Unlike the wildly popular post-apocalyptic film genre, whose tales take place after the end of the world, Michael Mann’s 2004 film Collateral paints us a surreal portrait of Los Angeles before the shit hits the fan.
One night, a friendly Los Angeles cab driver named Max (Jamie Foxx) picks up a businessman named Vincent (Tom Cruise), who turns out to be a contract killer and coerces the driver to take him from hit to hit throughout the course of only several hours.
On their way to the fourth hit of the night, which occurs during the Korean nightclub shootout, Vincent and Max come across a pack of coyotes. One races in front of their car, while the other one casually walks past the memorized hit man and cab driver.
The theme of predator and prey is prominent in Collateral. Like these wild animals, Vincent is out on the prowl. Therefore, Vincent is seeing a stripped down, animal-like reflection of himself. Coincidentally, the coyote’s fur is also the same color as Vincent’s hair. So, perhaps, the contract killer’s gray hair is a result of his internal struggles with the outside world and his own guilty actions in it.
But, in the end, Vincent doesn’t ask for forgiveness or beg for mercy. He lives and dies by the code he has set for himself. Much like the coyote’s that will continue to roam that strip of land known as Los Angeles, long after Vincent, and perhaps everyone else, is long gone.
“I remember driving north on Fairfax and stopping for a light when these three coyotes walked diagonally across the intersection like they absolutely owned it,” director Michael Mann said during the film’s DVD audio commentary. “It wasn’t just a presence of wild animals in the middle of the city, but their attitude of this is their domain.”
Another unique aspect of the coyote-crossing scene is the Chris Cornell song “Shadow of the Sun” from his Audioslave period, which is perhaps best left in the decade that the film was released. Nevertheless, the lyrics “I can tell you why people die alone” mirrors both Max’s mother Ida’s (Irma P. Hall) unspecified illness, and Vincent’s ultimate death on the subway car later that night.
While skyscrapers and electronic gizmos, such as cell phones, GPS, and laptops riddle the entire film; Collateral reminds us that these minor achievements may not be permanent once the coyotes reclaim the space that modernity is only renting from them.

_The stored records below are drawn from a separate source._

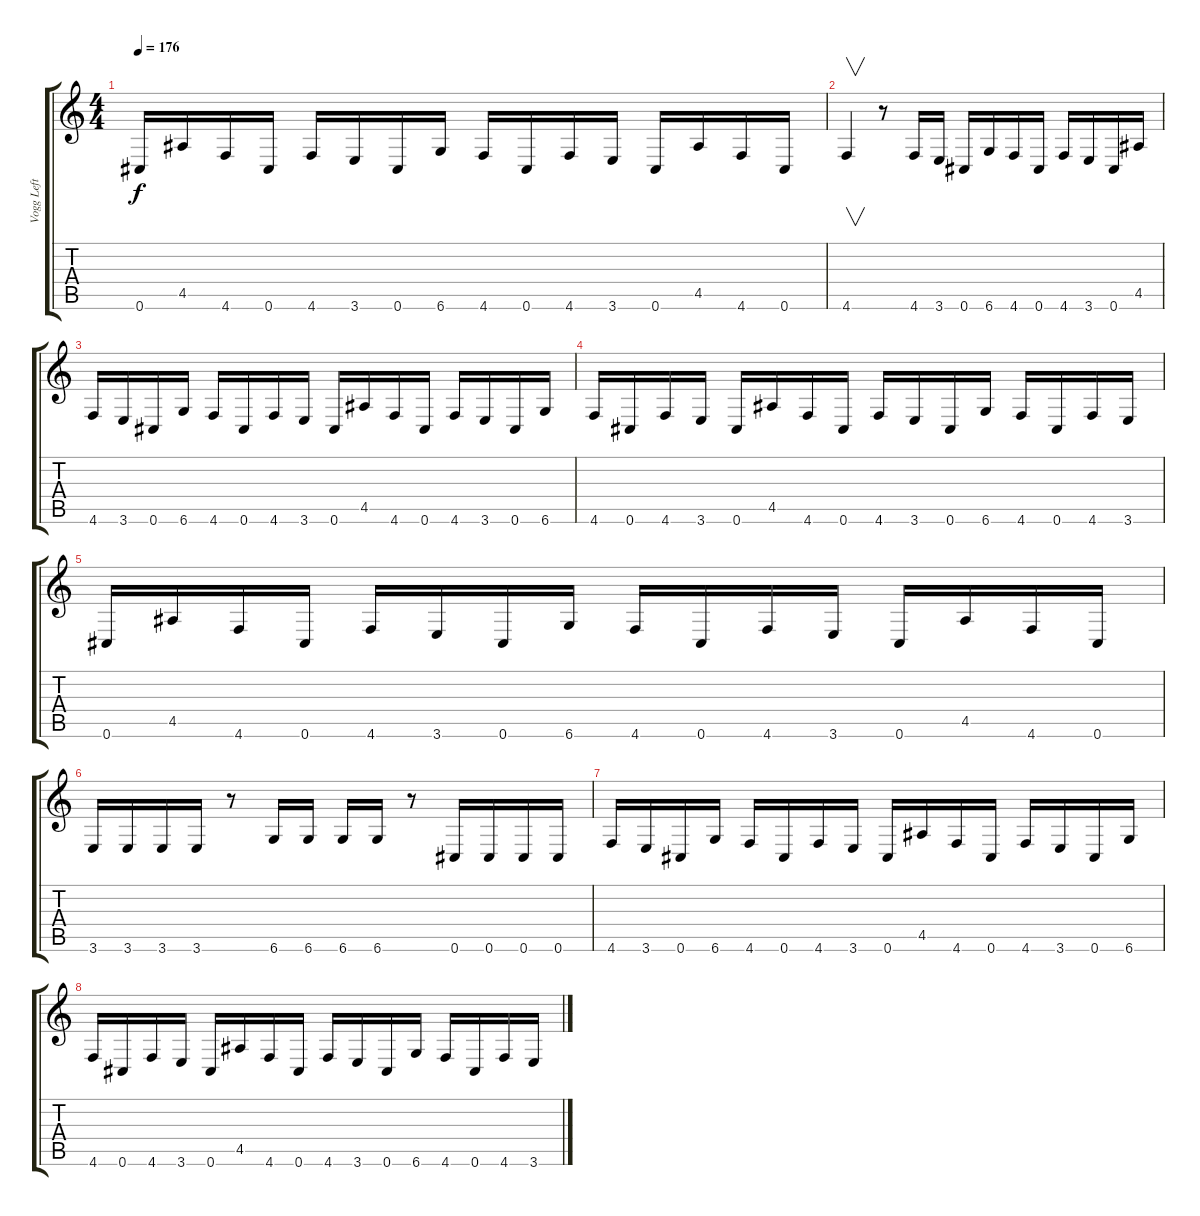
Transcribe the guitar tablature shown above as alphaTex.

\track ("Vogg Left" "Vogg Left") {instrument distortionguitar}
\staff {score tabs}
\tuning (Db4 Ab3 E3 B2 Gb2 Db2) {hide}
\ts (4 4)
\tempo 176
\clef g2
\ks c
0.6.16{dy f} 4.5.16 4.6.16 0.6.16 4.6.16 3.6.16 0.6.16 6.6.16 4.6.16 0.6.16 4.6.16 3.6.16 0.6.16 4.5.16 4.6.16 0.6.16 |
4.6.4{v} r.8 4.6.16 3.6.16 0.6.16 6.6.16 4.6.16 0.6.16 4.6.16 3.6.16 0.6.16 4.5.16 |
4.6.16 3.6.16 0.6.16 6.6.16 4.6.16 0.6.16 4.6.16 3.6.16 0.6.16 4.5.16 4.6.16 0.6.16 4.6.16 3.6.16 0.6.16 6.6.16 |
4.6.16 0.6.16 4.6.16 3.6.16 0.6.16 4.5.16 4.6.16 0.6.16 4.6.16 3.6.16 0.6.16 6.6.16 4.6.16 0.6.16 4.6.16 3.6.16 |
0.6.16 4.5.16 4.6.16 0.6.16 4.6.16 3.6.16 0.6.16 6.6.16 4.6.16 0.6.16 4.6.16 3.6.16 0.6.16 4.5.16 4.6.16 0.6.16 |
3.6.16 3.6.16 3.6.16 3.6.16 r.8 6.6.16 6.6.16 6.6.16 6.6.16 r.8 0.6.16 0.6.16 0.6.16 0.6.16 |
4.6.16 3.6.16 0.6.16 6.6.16 4.6.16 0.6.16 4.6.16 3.6.16 0.6.16 4.5.16 4.6.16 0.6.16 4.6.16 3.6.16 0.6.16 6.6.16 |
4.6.16 0.6.16 4.6.16 3.6.16 0.6.16 4.5.16 4.6.16 0.6.16 4.6.16 3.6.16 0.6.16 6.6.16 4.6.16 0.6.16 4.6.16 3.6.16
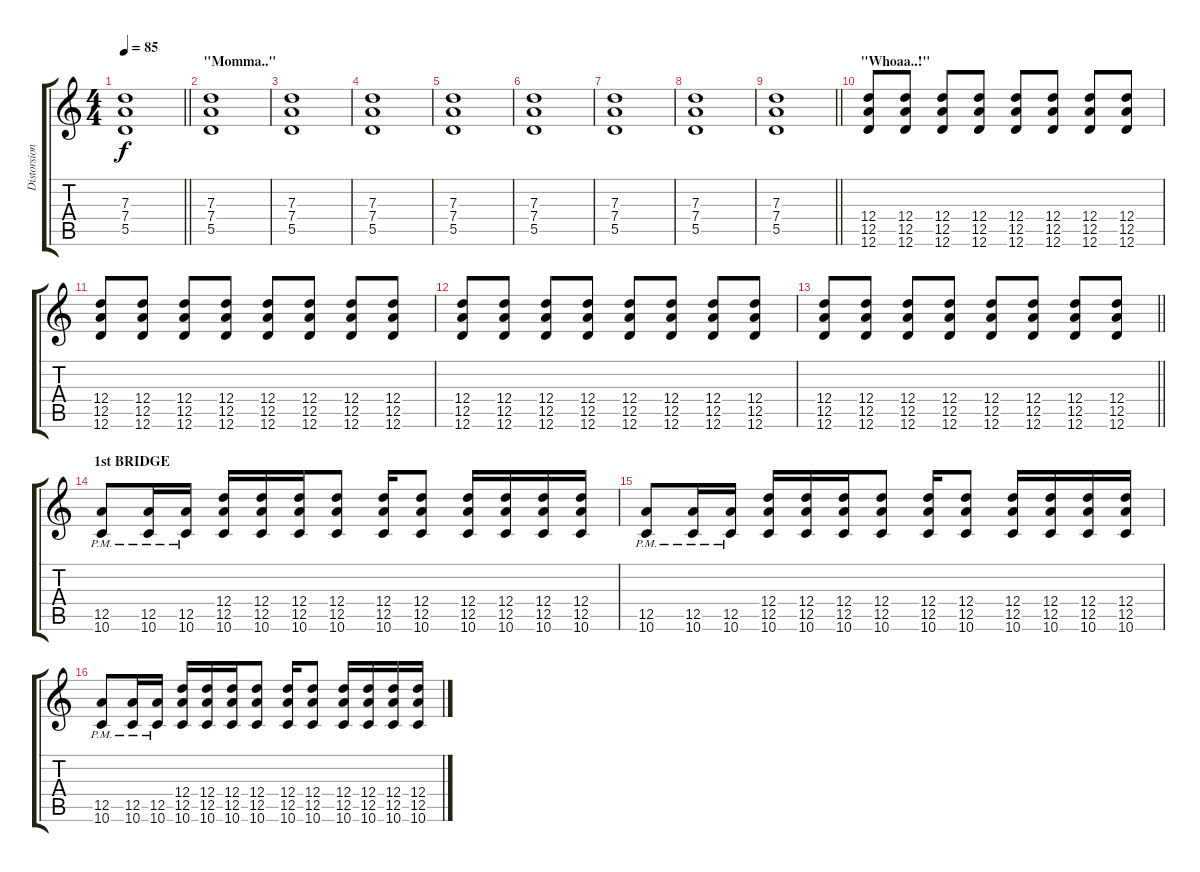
\track ("Distorsion Guitar 2" "Distorsion") {instrument overdrivenguitar}
\staff {score tabs}
\tuning (E4 B3 G3 D3 A2 D2) {hide}
\ts (4 4)
\tempo 85
\clef g2
\barLineRight lightlight
\ks c
(7.3 7.4 5.5).1{dy f} |
\section ("" "\"Momma..\"")
(7.3 7.4 5.5).1 |
(7.3 7.4 5.5).1 |
(7.3 7.4 5.5).1 |
(7.3 7.4 5.5).1 |
(7.3 7.4 5.5).1 |
(7.3 7.4 5.5).1 |
(7.3 7.4 5.5).1 |
\barLineRight lightlight
(7.3 7.4 5.5).1 |
\section ("" "\"Whoaa..!\"")
(12.4 12.5 12.6).8 (12.4 12.5 12.6).8 (12.4 12.5 12.6).8 (12.4 12.5 12.6).8 (12.4 12.5 12.6).8 (12.4 12.5 12.6).8 (12.4 12.5 12.6).8 (12.4 12.5 12.6).8 |
(12.4 12.5 12.6).8 (12.4 12.5 12.6).8 (12.4 12.5 12.6).8 (12.4 12.5 12.6).8 (12.4 12.5 12.6).8 (12.4 12.5 12.6).8 (12.4 12.5 12.6).8 (12.4 12.5 12.6).8 |
(12.4 12.5 12.6).8 (12.4 12.5 12.6).8 (12.4 12.5 12.6).8 (12.4 12.5 12.6).8 (12.4 12.5 12.6).8 (12.4 12.5 12.6).8 (12.4 12.5 12.6).8 (12.4 12.5 12.6).8 |
\barLineRight lightlight
(12.4 12.5 12.6).8 (12.4 12.5 12.6).8 (12.4 12.5 12.6).8 (12.4 12.5 12.6).8 (12.4 12.5 12.6).8 (12.4 12.5 12.6).8 (12.4 12.5 12.6).8 (12.4 12.5 12.6).8 |
\section ("" "1st BRIDGE")
(12.5{pm} 10.6{pm}).8 (12.5{pm} 10.6{pm}).16 (12.5{pm} 10.6{pm}).16 (12.4 12.5 10.6).16 (12.4 12.5 10.6).16 (12.4 12.5 10.6).16 (12.4 12.5 10.6).8 (12.4 12.5 10.6).16 (12.4 12.5 10.6).8 (12.4 12.5 10.6).16 (12.4 12.5 10.6).16 (12.4 12.5 10.6).16 (12.4 12.5 10.6).16 |
(12.5{pm} 10.6{pm}).8 (12.5{pm} 10.6{pm}).16 (12.5{pm} 10.6{pm}).16 (12.4 12.5 10.6).16 (12.4 12.5 10.6).16 (12.4 12.5 10.6).16 (12.4 12.5 10.6).8 (12.4 12.5 10.6).16 (12.4 12.5 10.6).8 (12.4 12.5 10.6).16 (12.4 12.5 10.6).16 (12.4 12.5 10.6).16 (12.4 12.5 10.6).16 |
(12.5{pm} 10.6{pm}).8 (12.5{pm} 10.6{pm}).16 (12.5{pm} 10.6{pm}).16 (12.4 12.5 10.6).16 (12.4 12.5 10.6).16 (12.4 12.5 10.6).16 (12.4 12.5 10.6).8 (12.4 12.5 10.6).16 (12.4 12.5 10.6).8 (12.4 12.5 10.6).16 (12.4 12.5 10.6).16 (12.4 12.5 10.6).16 (12.4 12.5 10.6).16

Even the high-definition digital cameras that perfectly capture the silhouettes of the swaying palm trees aren’t exempt.
Collateral also highlights the convenience of modern travel. Not only does Max drive Vincent from hit to hit in his cab, Vincent is first introduced at the same airport where he intends to leave the city he hates so much by night’s end. Planes also constantly fly overhead, almost taunting Max and Vincent.
Perhaps, this can be representative of commerce, globalization, and multiculturalism, as Vincent is selling a very particular service, and in doing so, he and Max are exposed to the many different cultures of Los Angeles. Some of these include the techno playing Korean nightclub and the sadly forgotten jazz bar. It is at the latter that we get a small glimpse of whatever humanity is left in this pre-apocalyptic version of L.A.
Vincent expresses his love for jazz with his then unsuspecting third victim: the trumpet player Daniel Baker (Barry Shabaka Henley). Although Vincent uses a silenced weapon to kill the target and catches their lifeless body, as to not attract much attention, he also places Daniel down soothingly, almost apologetically, for what he has just done.
Just moments after meeting, Vincent makes his dislike of Los Angeles very clear to Max by telling him a story about a man that died on a subway car and wasn’t discovered until several hours later. Ironically, at the conclusion of the film, before Vincent dies on a subway car, he asks Max: “Think anyone will notice?”
Not only is Vincent concerned about the disconnection that he feels has run ramped in Los Angeles, but he is also disgusted with the indifference that the postmodern world has created. Paradoxically, the hit man only adds to the suffering that he despises.
Besides taking out his targets with no hesitation and little remorse, Vincent often justifies his actions through numerous references to adaptation in the natural selection sense of the word, and his overall nihilistic outlook of the world.
Shortly after Vincent kills his first victim, and thus revealing his true intentions to Max, the cabbie is understandably shocked with his passenger’s actions. Vincent then argues that people don’t bat and eye when it comes to mass killings, giving the Rwandan genocide as an example. He also scolds Max by pointing out that there’s “six billion on the planet and you’re getting bent out of shape cause of one fat guy.”
On their way to the fifth and final hit of the night, who just so happens to be Annie (Jada Pinkett Smith), the woman that Max dropped off right before picking up Vincent, the film’s villain once again makes reference to the cosmos and muses that there’s “Millions of galaxies of hundreds of millions of stars, in a speck on one in a blink. That’s us, lost in space.”
So, while no exact cause of any societal collapse is given, the audience gets the feeling that the world Michael Mann digitally shot for us is slowly becoming smaller and smaller, and ultimately, incapable of keeping the animal at bay for much longer.